Pour sa part, le NPD a apporté un soutien parlementaire essentiel au gouvernement libéral. En mai, il a soutenu la décision du gouvernement Trudeau de suspendre les séances parlementaires régulières jusqu'en septembre.
Avec l'annonce de type «Québec d'abord» par le Bloc Québécois qu'il votera contre le discours du Trône, le NPD s'est empressé de signaler qu'il peut être «persuadé» de venir une fois de plus à la rescousse des libéraux.
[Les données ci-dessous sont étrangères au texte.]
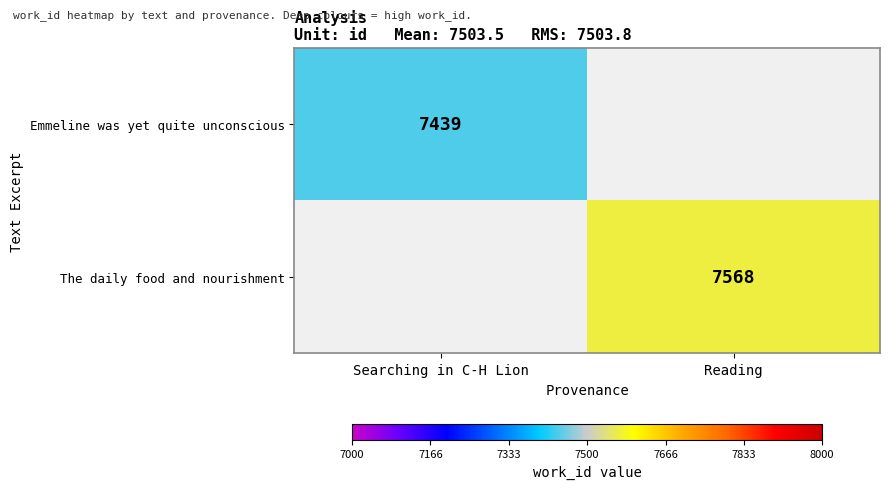

True or false: The daily food and nourishment has a value of 7568 at Reading.

True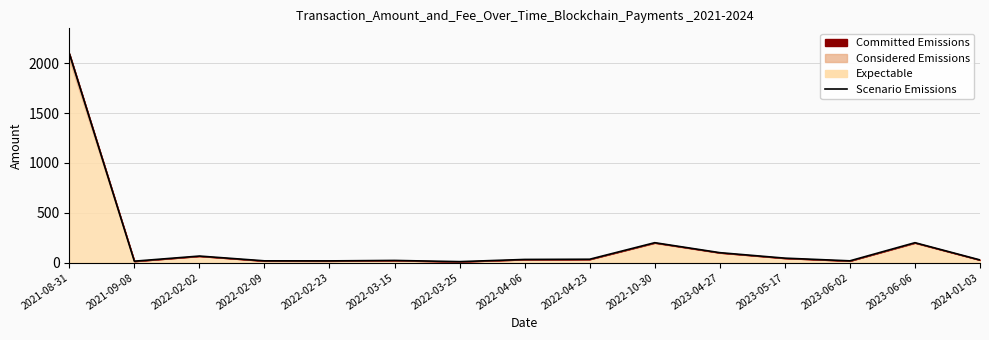

The value at 2022-02-09 is 11.2. True or false?

False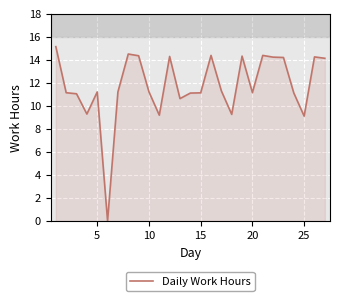

What is the difference between the maximum and minimum values?

15.1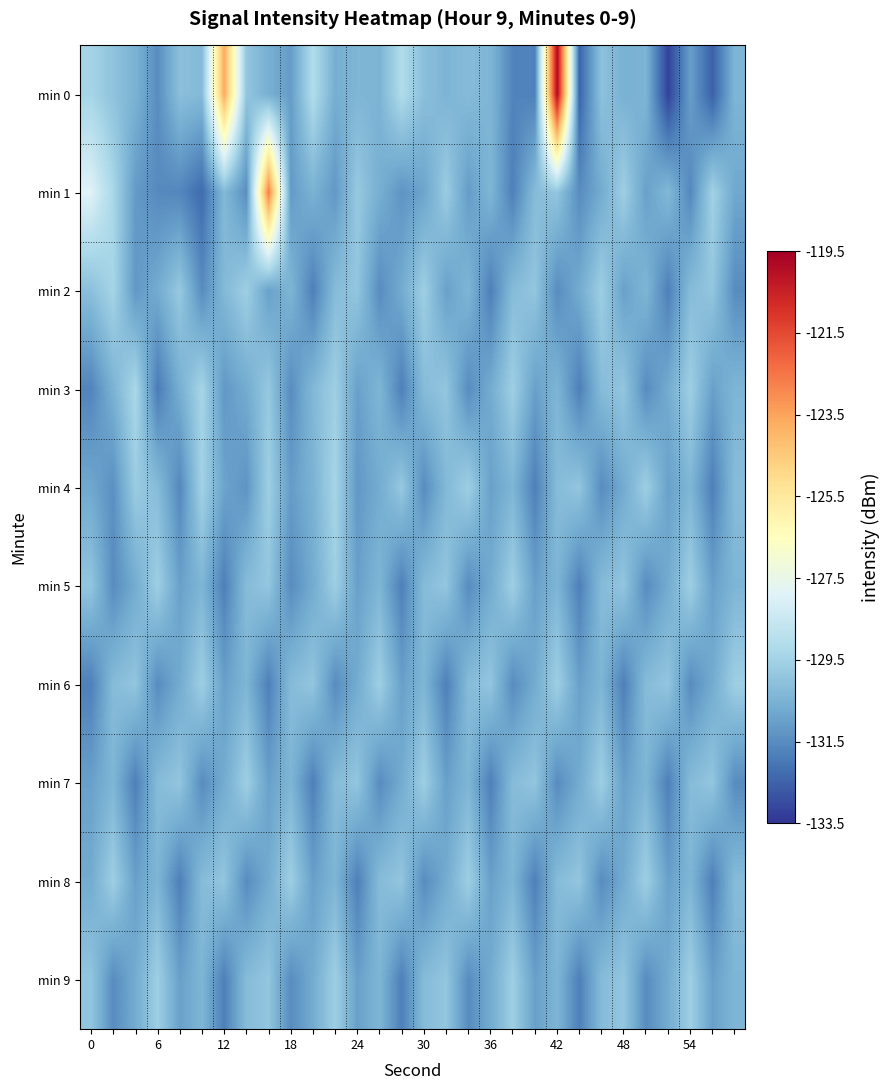

Reading right to left, list all the values displayed in this chart.

min 0: -130.4	-132.5	-131.0	-133.2	-130.4	-130.5	-130.0	-132.4	-119.8	-131.8	-131.7	-130.4	-130.2	-130.4	-130.1	-129.1	-130.4	-130.4	-130.6	-129.1	-131.1	-130.6	-129.9	-123.6	-130.3	-130.1	-131.5	-130.5	-130.0	-129.4
min 1: -130.8	-129.5	-131.6	-130.3	-131.0	-129.6	-130.7	-131.5	-129.9	-130.2	-131.8	-130.4	-131.1	-129.7	-130.9	-131.3	-130.6	-129.8	-131.2	-130.5	-131.1	-122.7	-131.4	-130.3	-132.3	-131.6	-131.5	-131.1	-129.3	-127.9
min 2: -131.5	-129.9	-130.2	-131.8	-130.4	-131.0	-129.6	-130.7	-131.5	-129.9	-130.2	-131.8	-130.4	-131.0	-129.6	-130.7	-131.5	-129.9	-130.2	-131.8	-130.4	-131.0	-129.6	-130.3	-131.5	-129.8	-130.7	-131.2	-129.4	-130.1
min 3: -130.4	-131.0	-129.6	-130.7	-131.5	-129.9	-130.2	-131.8	-130.4	-131.0	-129.6	-130.7	-131.5	-129.9	-130.2	-131.8	-130.4	-131.0	-129.6	-130.3	-131.5	-129.8	-130.7	-131.2	-129.4	-130.6	-131.9	-129.3	-130.5	-131.7
min 4: -130.2	-131.8	-130.4	-131.0	-129.6	-130.7	-131.5	-129.9	-130.2	-131.8	-130.4	-131.0	-129.6	-130.3	-131.5	-129.8	-130.7	-131.2	-129.4	-130.5	-131.1	-129.6	-131.3	-130.9	-129.5	-131.6	-130.2	-129.7	-131.4	-130.8
min 5: -130.4	-131.0	-129.6	-130.7	-131.5	-129.9	-130.2	-131.8	-130.4	-131.0	-129.6	-130.7	-131.5	-129.9	-130.2	-131.8	-130.4	-131.0	-129.6	-130.7	-131.5	-129.9	-130.2	-131.8	-130.4	-131.0	-129.6	-130.7	-131.5	-129.9
min 6: -129.6	-130.7	-131.5	-129.9	-130.2	-131.8	-130.4	-131.0	-129.6	-130.7	-131.5	-129.9	-130.2	-131.8	-130.4	-131.0	-129.6	-130.7	-131.5	-129.9	-130.2	-131.8	-130.4	-131.0	-129.6	-130.7	-131.5	-129.9	-130.2	-131.8
min 7: -131.5	-129.9	-130.2	-131.8	-130.4	-131.0	-129.6	-130.7	-131.5	-129.9	-130.2	-131.8	-130.4	-131.0	-129.6	-130.7	-131.5	-129.9	-130.2	-131.8	-130.4	-131.0	-129.6	-130.7	-131.5	-129.9	-130.2	-131.8	-130.4	-131.0
min 8: -130.2	-131.8	-130.4	-131.0	-129.6	-130.7	-131.5	-129.9	-130.2	-131.8	-130.4	-131.0	-129.6	-130.7	-131.5	-129.9	-130.2	-131.8	-130.4	-131.0	-129.6	-130.7	-131.5	-129.9	-130.2	-131.8	-130.4	-131.0	-129.6	-130.7
min 9: -130.4	-131.0	-129.6	-130.7	-131.5	-129.9	-130.2	-131.8	-130.4	-131.0	-129.6	-130.7	-131.5	-129.9	-130.2	-131.8	-130.4	-131.0	-129.6	-130.7	-131.5	-129.9	-130.2	-131.8	-130.4	-131.0	-129.6	-130.7	-131.5	-129.9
Malgré cela, l'état de crise du capitalisme canadien est tel qu'il n'est pas exclu que le soutien parlementaire au gouvernement Trudeau s'évapore soudainement. Alors que certains secteurs du grand capital continuent de croire que le gouvernement libéral, en raison de son image «progressiste» bidon et de son partenariat avec les syndicats, reste le meilleur véhicule pour imposer leur programme de lutte des classes, d'autres sont mécontents de ce qu'ils considèrent comme des retards inadmissibles dans la réduction du soutien financier aux travailleurs et l'utilisation de la crise pour intensifier l'exploitation capitaliste.
Cette dernière faction doute que le gouvernement Trudeau, affaibli par une série de scandales et de plus en plus discrédité aux yeux de la population, soit capable de mettre en œuvre les attaques contre la classe ouvrière qu'elle considère comme essentielles dans les mois à venir. Comme l'a déclaré Dan Kelly, président de la Fédération canadienne de l'entreprise indépendante, à propos de la proposition du gouvernement libéral de transférer la plupart des demandeurs de la PCU à l'assurance-emploi, «la barre est trop basse pour que les nombreux travailleurs à temps partiel retournent à leur emploi d'avant la PCU».
Avec le choix de leur nouveau chef par les conservateurs de l'opposition officielle le week-end dernier, des forces puissantes au sein de l'élite pourraient rapidement se rallier à la volonté d'amener au pouvoir un gouvernement encore plus réactionnaire pour mettre en œuvre des mesures d'austérité de grande envergure.